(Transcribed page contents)
════

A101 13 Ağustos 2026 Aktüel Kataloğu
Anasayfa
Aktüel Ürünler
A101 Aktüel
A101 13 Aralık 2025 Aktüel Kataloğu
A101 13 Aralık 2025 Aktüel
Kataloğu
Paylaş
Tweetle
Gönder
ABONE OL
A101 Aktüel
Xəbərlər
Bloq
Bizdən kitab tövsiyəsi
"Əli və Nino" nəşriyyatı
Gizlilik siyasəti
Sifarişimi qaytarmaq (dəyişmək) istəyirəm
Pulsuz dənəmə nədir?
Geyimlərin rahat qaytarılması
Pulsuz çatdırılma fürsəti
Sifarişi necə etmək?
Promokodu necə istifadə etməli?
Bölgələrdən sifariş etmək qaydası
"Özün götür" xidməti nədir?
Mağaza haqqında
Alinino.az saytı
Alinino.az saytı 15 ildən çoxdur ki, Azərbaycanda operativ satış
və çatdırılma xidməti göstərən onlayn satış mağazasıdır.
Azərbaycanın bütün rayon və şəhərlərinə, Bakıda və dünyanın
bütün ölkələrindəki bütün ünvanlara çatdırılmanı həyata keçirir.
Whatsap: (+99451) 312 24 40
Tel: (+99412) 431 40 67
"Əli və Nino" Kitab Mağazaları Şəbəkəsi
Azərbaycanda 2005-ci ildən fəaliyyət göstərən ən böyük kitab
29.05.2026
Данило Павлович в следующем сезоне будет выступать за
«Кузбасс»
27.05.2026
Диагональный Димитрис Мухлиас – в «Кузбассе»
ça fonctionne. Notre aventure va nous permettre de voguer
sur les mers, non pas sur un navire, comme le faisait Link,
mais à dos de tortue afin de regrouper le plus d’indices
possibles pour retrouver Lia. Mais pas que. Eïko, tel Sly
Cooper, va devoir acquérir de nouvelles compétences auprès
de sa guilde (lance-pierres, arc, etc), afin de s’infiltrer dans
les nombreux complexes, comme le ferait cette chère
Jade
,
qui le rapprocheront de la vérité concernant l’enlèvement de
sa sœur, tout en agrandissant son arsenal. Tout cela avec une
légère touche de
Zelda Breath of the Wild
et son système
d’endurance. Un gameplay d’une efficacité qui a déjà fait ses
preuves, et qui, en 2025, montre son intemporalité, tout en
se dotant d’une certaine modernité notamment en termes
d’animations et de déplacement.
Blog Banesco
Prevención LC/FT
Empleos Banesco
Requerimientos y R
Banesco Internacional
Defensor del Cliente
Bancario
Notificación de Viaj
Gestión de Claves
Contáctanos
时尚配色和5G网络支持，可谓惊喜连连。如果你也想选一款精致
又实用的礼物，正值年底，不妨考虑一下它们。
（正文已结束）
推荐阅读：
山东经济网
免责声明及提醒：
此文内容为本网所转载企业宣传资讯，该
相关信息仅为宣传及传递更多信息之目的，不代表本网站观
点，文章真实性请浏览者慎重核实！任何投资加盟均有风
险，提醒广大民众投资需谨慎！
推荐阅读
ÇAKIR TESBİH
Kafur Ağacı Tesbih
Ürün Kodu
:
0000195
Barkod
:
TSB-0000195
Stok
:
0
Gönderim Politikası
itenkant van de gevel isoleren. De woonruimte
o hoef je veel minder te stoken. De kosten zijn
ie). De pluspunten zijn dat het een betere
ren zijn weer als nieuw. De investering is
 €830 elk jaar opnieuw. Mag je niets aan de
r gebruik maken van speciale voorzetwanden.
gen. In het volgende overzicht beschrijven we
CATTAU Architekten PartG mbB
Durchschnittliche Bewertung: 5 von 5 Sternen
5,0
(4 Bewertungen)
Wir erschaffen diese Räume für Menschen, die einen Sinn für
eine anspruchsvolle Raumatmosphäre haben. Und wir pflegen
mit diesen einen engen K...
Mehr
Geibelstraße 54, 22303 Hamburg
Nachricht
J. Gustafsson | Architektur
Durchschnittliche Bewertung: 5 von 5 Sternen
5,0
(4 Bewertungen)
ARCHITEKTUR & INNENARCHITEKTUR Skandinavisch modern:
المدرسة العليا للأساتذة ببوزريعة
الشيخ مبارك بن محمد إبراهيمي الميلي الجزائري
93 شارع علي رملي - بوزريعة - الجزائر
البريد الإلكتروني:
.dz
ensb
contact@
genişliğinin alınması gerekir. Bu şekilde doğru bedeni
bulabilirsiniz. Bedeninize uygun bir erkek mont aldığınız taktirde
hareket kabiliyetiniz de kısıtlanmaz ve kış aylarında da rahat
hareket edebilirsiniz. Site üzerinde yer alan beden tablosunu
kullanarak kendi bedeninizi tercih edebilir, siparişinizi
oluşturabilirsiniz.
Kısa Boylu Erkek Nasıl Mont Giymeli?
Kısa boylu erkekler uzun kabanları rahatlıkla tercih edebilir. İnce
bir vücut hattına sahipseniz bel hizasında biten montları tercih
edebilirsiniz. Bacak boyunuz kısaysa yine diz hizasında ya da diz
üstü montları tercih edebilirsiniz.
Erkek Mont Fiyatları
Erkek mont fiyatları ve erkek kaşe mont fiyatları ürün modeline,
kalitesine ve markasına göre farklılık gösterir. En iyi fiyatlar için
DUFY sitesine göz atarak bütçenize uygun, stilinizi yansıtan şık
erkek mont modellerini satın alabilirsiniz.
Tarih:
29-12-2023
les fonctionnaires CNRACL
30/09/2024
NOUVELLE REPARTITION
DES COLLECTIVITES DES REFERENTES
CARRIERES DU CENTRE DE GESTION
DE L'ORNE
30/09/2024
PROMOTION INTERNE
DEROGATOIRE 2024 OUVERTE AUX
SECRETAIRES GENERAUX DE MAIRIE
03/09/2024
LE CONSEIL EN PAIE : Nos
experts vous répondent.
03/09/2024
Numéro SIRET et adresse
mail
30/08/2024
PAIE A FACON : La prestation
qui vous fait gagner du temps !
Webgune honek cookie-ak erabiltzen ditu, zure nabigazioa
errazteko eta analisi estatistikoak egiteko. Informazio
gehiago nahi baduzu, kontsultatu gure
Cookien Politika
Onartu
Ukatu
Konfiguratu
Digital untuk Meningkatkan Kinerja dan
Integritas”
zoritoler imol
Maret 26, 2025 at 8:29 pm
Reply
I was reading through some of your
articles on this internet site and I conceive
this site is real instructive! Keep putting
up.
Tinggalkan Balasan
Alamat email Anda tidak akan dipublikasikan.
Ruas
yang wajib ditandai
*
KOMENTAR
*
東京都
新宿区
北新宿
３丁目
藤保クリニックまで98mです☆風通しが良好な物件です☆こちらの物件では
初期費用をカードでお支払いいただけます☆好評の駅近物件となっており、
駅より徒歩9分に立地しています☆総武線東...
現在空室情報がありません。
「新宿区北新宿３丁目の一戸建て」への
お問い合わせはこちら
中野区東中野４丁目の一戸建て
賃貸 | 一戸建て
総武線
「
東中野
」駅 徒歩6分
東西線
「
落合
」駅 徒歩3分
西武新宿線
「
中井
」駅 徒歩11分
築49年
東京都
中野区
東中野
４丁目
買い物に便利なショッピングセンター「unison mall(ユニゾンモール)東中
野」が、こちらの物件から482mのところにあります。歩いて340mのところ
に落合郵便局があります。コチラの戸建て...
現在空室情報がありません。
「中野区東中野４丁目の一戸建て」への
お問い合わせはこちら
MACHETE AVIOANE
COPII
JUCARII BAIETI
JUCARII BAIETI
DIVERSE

════

[Task objective] Repeat exactly, please, each line from the beginning of the data through the line with "Pulsuz dənəmə nədir?" in it, and only those lines.

[Exercise response]
A101 13 Ağustos 2026 Aktüel Kataloğu
Anasayfa
Aktüel Ürünler
A101 Aktüel
A101 13 Aralık 2025 Aktüel Kataloğu
A101 13 Aralık 2025 Aktüel
Kataloğu
Paylaş
Tweetle
Gönder
ABONE OL
A101 Aktüel
Xəbərlər
Bloq
Bizdən kitab tövsiyəsi
"Əli və Nino" nəşriyyatı
Gizlilik siyasəti
Sifarişimi qaytarmaq (dəyişmək) istəyirəm
Pulsuz dənəmə nədir?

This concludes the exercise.